• _Problem statement_
Start at the line with "left elbow: (325, 250)" in the records below, stop at the line with "nose: (421, 189)", and return every line in that span exactly, the two end lines included.

┌──

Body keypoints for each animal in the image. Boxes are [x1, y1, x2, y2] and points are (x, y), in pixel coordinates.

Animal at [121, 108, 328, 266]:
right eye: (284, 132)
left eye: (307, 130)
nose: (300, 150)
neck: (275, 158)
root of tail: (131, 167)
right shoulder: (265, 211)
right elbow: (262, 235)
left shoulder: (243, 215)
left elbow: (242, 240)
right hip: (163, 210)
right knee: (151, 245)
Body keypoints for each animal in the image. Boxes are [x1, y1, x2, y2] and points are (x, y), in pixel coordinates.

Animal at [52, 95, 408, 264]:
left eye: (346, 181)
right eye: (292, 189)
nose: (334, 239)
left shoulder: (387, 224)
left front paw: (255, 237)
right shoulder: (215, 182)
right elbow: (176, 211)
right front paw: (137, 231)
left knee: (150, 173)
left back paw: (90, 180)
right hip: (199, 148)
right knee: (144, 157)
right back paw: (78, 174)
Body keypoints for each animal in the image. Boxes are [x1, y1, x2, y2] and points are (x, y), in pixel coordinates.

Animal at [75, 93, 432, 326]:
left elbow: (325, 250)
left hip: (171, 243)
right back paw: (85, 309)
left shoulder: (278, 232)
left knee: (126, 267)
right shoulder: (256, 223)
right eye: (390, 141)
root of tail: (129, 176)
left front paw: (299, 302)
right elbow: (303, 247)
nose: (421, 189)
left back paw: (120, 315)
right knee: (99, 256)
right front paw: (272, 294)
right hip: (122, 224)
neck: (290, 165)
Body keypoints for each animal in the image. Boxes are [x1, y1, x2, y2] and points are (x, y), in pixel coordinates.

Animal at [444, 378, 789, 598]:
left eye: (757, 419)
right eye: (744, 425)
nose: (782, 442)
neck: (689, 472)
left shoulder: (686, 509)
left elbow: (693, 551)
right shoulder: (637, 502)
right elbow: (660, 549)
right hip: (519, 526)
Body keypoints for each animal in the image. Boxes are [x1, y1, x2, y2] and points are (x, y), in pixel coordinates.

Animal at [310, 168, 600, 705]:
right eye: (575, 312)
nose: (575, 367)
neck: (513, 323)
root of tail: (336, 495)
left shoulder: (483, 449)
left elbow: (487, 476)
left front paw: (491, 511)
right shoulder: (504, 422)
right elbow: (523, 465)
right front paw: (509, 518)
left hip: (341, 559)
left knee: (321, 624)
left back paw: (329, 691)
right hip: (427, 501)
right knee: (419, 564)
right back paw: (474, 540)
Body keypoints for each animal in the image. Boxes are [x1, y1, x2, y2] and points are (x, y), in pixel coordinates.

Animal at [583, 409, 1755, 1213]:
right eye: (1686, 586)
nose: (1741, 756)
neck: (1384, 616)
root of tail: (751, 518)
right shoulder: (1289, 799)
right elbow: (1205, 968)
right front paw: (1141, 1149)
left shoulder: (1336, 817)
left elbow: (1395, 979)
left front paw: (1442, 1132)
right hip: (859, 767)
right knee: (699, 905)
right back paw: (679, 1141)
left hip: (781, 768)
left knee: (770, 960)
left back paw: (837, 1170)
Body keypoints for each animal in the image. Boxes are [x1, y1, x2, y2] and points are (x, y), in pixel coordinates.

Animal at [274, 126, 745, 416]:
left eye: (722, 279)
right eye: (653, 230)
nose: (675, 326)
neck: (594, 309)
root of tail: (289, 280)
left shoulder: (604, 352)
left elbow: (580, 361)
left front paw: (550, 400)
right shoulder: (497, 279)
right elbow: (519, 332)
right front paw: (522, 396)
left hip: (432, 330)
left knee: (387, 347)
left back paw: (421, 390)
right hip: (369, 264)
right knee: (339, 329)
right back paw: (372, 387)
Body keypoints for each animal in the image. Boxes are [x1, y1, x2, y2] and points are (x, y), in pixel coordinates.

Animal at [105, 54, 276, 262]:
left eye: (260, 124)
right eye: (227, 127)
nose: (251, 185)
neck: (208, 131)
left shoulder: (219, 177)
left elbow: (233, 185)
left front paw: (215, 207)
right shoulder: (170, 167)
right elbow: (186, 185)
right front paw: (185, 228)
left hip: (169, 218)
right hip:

└──

• _Solution for this exercise_
left elbow: (325, 250)
left hip: (171, 243)
right back paw: (85, 309)
left shoulder: (278, 232)
left knee: (126, 267)
right shoulder: (256, 223)
right eye: (390, 141)
root of tail: (129, 176)
left front paw: (299, 302)
right elbow: (303, 247)
nose: (421, 189)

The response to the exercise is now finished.